Chose que confirme Mouhamadou Bamba Diop, président de l’association sénégalaise qui défend les albinos, ces enfants nés entièrement blancs, suite à une dépigmentation de la peau, des cheveux et des yeux. Il exprime son indignation face aux enlèvements et assassinats d’albinos qui ont eu lieu en marge de l’élection présidentielle de 2012, en expliquant: «On n’a jamais vu ça au Sénégal! C’est une pratique connue dans d’autres pays d’Afrique, mais chez nous, avant l’élection de 2012, ça n’existait pas».

Par ailleurs, la recrudescence des sacrifices (cadavres mutilés) et des crimes dits rituels s’explique aussi par le fait que leurs auteurs jouissent souvent de l’impunité quand ils échappent à la vindicte populaire comme ce fut le cas au Cameroun où les populations ont mis le feu à l’auberge où logeaient les 14 personnes incriminées dans ce crime et à leur véhicule. Dans ces deux cas, la révolte et l’indignation des populations ont poussé les autorités à accorder de l’importance à ces crimes.

Cette situation s’explique aussi par l’incompétence des forces de l’ordre à s’attaquer à ce genre de crimes très ancrés dans les mœurs et les systèmes politiques, la complicité dont jouissent certains auteurs et commanditaires et bien sûr la passivité des populations.

Enfin, il y a l'appât macabre du gain qui pousse de nombreux chasseurs de primes à la recherche de proies faciles pour les sacrifices recommandés par les vendeurs de rêves à des hommes fortunés et puissants et qui souhaitent consolider leur puissance. Selon l’ONU, un membre d’un albinos se négocie autour de 600 dollars et un corps entier peut coûter jusqu’à 75.000 dollars. Une fortune qui contribue à la multiplication des crimes odieux contre cette minorité. Du coup, même morts, les albinos ne reposent pas en paix dans de nombreux pays: Malawi, Tanzanie, Kenya, Mali, etc. Leurs tombes sont souvent profanées.
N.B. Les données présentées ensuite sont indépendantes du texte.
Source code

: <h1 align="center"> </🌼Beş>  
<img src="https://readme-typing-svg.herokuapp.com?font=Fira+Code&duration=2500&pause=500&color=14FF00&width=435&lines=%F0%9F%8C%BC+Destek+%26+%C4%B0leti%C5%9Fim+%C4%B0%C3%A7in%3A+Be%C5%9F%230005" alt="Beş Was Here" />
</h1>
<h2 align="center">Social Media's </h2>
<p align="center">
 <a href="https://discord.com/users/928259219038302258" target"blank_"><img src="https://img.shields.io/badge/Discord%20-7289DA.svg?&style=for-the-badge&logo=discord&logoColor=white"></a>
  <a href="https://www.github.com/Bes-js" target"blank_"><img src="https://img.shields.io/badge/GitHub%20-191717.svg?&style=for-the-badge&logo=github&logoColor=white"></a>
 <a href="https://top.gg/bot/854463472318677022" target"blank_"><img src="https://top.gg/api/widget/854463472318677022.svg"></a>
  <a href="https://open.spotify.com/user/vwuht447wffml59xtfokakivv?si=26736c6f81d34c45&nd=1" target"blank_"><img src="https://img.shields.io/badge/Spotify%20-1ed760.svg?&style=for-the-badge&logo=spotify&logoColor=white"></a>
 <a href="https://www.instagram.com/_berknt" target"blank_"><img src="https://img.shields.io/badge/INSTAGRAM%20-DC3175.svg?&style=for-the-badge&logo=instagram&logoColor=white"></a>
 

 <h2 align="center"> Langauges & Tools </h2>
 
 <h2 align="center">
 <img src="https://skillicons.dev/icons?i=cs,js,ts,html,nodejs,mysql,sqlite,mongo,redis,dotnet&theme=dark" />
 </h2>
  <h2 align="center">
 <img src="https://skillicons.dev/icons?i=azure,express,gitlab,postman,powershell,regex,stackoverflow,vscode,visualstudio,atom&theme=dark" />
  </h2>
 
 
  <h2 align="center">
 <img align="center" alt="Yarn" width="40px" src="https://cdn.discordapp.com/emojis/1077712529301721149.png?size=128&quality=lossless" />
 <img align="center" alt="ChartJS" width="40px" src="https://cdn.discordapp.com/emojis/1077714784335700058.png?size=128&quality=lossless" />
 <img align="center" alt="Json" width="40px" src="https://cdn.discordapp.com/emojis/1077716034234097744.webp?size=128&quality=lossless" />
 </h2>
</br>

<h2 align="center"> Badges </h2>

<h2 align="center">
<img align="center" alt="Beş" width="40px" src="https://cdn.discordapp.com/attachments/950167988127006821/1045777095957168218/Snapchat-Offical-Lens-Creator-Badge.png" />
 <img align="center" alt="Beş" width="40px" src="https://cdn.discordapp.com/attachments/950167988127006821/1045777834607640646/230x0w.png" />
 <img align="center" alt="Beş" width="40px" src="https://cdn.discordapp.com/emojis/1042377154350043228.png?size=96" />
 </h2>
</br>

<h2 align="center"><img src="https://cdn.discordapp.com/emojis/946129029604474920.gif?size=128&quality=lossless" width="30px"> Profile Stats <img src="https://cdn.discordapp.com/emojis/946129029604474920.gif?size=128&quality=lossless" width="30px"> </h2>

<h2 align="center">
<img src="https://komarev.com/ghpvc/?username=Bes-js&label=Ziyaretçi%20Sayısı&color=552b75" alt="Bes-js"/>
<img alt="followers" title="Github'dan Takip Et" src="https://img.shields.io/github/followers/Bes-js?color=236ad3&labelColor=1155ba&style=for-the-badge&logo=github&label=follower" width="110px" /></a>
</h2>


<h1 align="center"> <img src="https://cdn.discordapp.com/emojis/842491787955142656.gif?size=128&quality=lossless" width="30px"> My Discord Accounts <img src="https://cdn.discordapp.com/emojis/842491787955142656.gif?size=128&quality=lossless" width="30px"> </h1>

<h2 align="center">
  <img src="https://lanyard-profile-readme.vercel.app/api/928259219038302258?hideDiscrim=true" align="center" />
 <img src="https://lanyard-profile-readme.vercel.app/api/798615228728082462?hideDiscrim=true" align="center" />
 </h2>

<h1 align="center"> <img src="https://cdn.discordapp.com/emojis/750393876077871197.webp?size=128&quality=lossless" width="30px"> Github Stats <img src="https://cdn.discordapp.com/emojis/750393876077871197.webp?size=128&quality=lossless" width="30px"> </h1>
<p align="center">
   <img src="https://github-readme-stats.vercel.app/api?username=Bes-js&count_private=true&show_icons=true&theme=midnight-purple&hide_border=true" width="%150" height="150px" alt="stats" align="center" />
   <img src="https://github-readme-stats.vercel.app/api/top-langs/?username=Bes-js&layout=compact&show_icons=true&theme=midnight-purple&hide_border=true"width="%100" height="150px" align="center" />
Mais pourquoi alors cible-t-on les enfants et surtout les albinos? Si le choix des enfants s’explique par leur innocence qui en fait des proies faciles, pour les albinos, cette situation s’explique par le fait que de nombreuses croyances et superstitions attribuent à leurs organes des pouvoirs magiques. 

Face à cette situation, et surtout grâce à l’implication de l’ONU, quelques pays africains ont commencé à prendre des mesures face à ce fléau. En Tanzanie, les autorités ont interdit et pénalisé, depuis 2015, la pratique de la sorcellerie. Pour illustrer cette détermination à combattre ce fléau, un tribunal tanzanien a condamné 4 personnes reconnues coupables du meurtre d’un albinos à la peine de mort.

Idem pour le Malawi où le gouvernement, pour protéger les albinos, a interdit l’exercice des «fonctions» de sorciers et guérisseurs.

Reste que ces pratiques sont très ancrées dans le subconscient des populations africaines. Il faut aller au-delà des interdictions et sanctions pour lutter contre ce phénomène. A côté de la répression, il faut beaucoup de campagnes d’éducation et de sensibilisation pour diminuer un phénomène d’un autre âge.